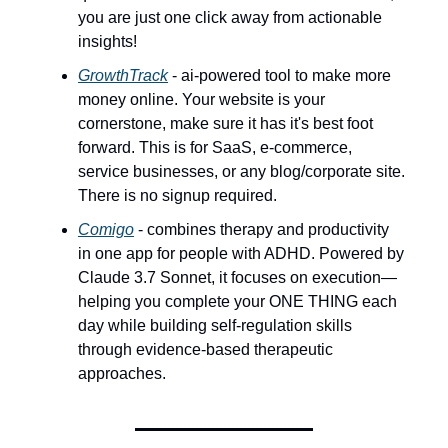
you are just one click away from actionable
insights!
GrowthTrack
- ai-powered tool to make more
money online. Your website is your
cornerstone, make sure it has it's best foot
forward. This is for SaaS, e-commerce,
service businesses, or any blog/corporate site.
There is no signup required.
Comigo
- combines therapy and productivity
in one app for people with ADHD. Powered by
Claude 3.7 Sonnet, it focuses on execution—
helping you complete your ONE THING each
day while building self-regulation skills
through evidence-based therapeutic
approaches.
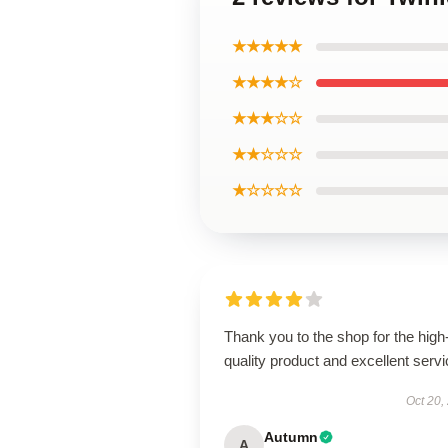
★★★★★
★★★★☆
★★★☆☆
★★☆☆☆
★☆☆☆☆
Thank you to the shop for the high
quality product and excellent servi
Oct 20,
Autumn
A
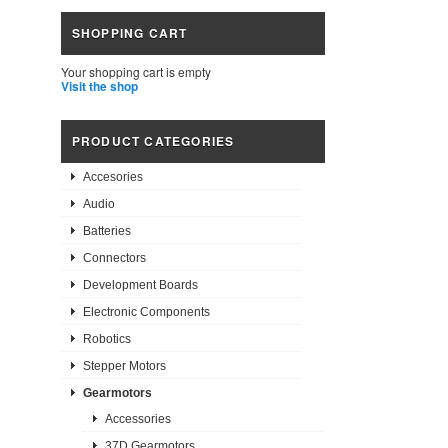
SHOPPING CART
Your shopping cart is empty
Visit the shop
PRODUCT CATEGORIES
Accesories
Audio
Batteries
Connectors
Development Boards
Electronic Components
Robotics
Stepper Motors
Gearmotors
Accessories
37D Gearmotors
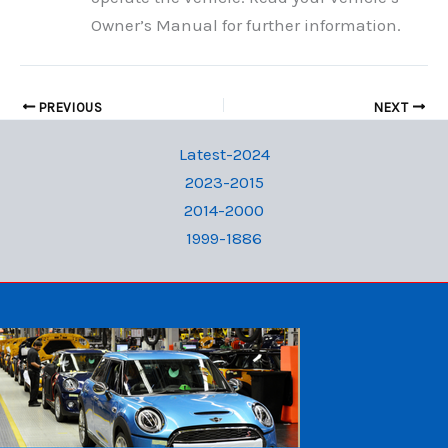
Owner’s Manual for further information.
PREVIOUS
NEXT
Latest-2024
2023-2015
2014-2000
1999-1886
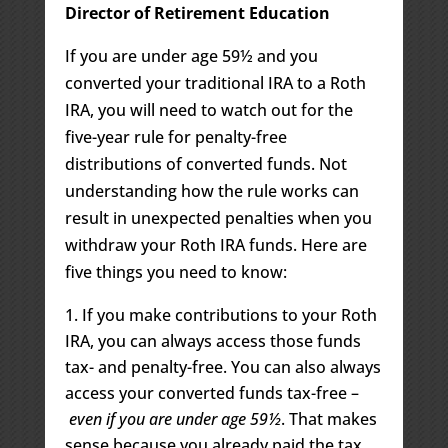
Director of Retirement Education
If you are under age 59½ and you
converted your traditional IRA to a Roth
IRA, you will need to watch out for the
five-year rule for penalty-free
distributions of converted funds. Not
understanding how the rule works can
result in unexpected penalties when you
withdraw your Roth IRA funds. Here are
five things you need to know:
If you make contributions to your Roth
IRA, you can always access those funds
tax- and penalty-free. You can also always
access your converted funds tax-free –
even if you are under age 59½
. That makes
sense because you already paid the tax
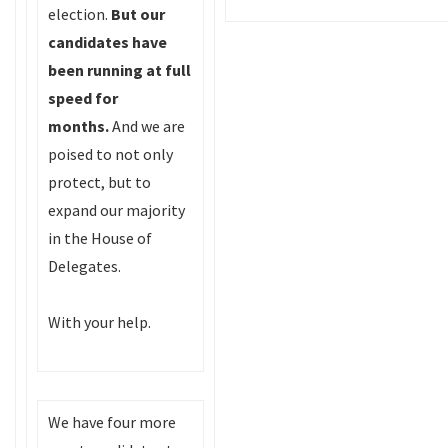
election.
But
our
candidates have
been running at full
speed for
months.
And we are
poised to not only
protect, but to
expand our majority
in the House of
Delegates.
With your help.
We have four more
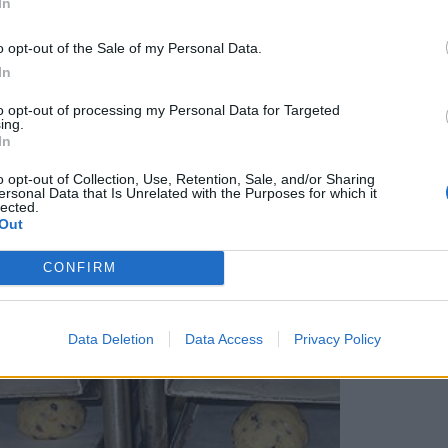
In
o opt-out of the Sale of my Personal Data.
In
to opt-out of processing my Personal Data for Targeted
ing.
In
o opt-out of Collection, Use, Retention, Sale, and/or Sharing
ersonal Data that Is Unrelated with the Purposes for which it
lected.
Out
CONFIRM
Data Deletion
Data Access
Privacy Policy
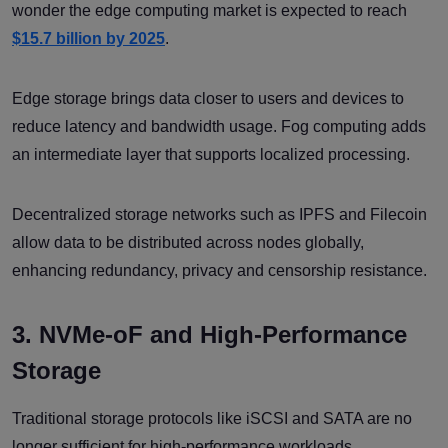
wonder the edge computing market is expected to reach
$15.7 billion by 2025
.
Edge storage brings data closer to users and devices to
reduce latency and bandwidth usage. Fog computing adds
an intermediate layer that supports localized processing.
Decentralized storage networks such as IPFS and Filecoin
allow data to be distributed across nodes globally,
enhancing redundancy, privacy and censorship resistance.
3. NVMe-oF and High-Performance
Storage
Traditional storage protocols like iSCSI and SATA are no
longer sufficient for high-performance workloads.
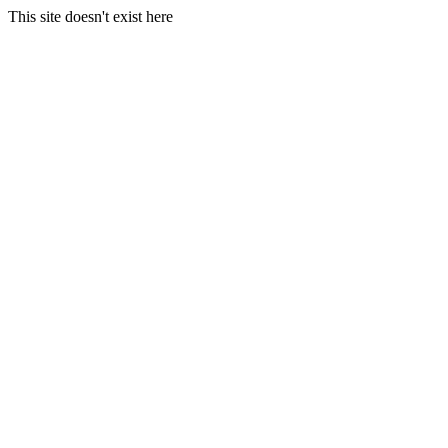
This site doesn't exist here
==
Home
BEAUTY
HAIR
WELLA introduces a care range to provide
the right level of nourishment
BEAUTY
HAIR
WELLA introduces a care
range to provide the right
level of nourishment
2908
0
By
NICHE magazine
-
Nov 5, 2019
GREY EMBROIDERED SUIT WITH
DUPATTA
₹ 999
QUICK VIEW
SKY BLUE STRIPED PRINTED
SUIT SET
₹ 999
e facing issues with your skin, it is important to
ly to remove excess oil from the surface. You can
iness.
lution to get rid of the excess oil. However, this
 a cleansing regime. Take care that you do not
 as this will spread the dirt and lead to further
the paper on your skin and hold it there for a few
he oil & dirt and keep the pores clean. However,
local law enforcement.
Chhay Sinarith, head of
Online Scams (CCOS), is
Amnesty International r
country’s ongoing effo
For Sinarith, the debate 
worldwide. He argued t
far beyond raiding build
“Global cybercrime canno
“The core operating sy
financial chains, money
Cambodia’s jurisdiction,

The problem. Please copy out everything in the listing from the line containing "Owner’s Manual for further information." down to the line containing "Privacy Policy", including both of those lines. Leave the pictures out.

Answer to this exercise.
Owner’s Manual for further information.
PREVIOUS
NEXT
Latest-2024
2023-2015
2014-2000
1999-1886
Director of Retirement Education
If you are under age 59½ and you
converted your traditional IRA to a Roth
IRA, you will need to watch out for the
five-year rule for penalty-free
distributions of converted funds. Not
understanding how the rule works can
result in unexpected penalties when you
withdraw your Roth IRA funds. Here are
five things you need to know:
If you make contributions to your Roth
IRA, you can always access those funds
tax- and penalty-free. You can also always
access your converted funds tax-free –
even if you are under age 59½
. That makes
sense because you already paid the tax
election.
But
our
candidates have
been running at full
speed for
months.
And we are
poised to not only
protect, but to
expand our majority
in the House of
Delegates.
With your help.
We have four more
In
o opt-out of the Sale of my Personal Data.
In
to opt-out of processing my Personal Data for Targeted
ing.
In
o opt-out of Collection, Use, Retention, Sale, and/or Sharing
ersonal Data that Is Unrelated with the Purposes for which it
lected.
Out
CONFIRM
Data Deletion
Data Access
Privacy Policy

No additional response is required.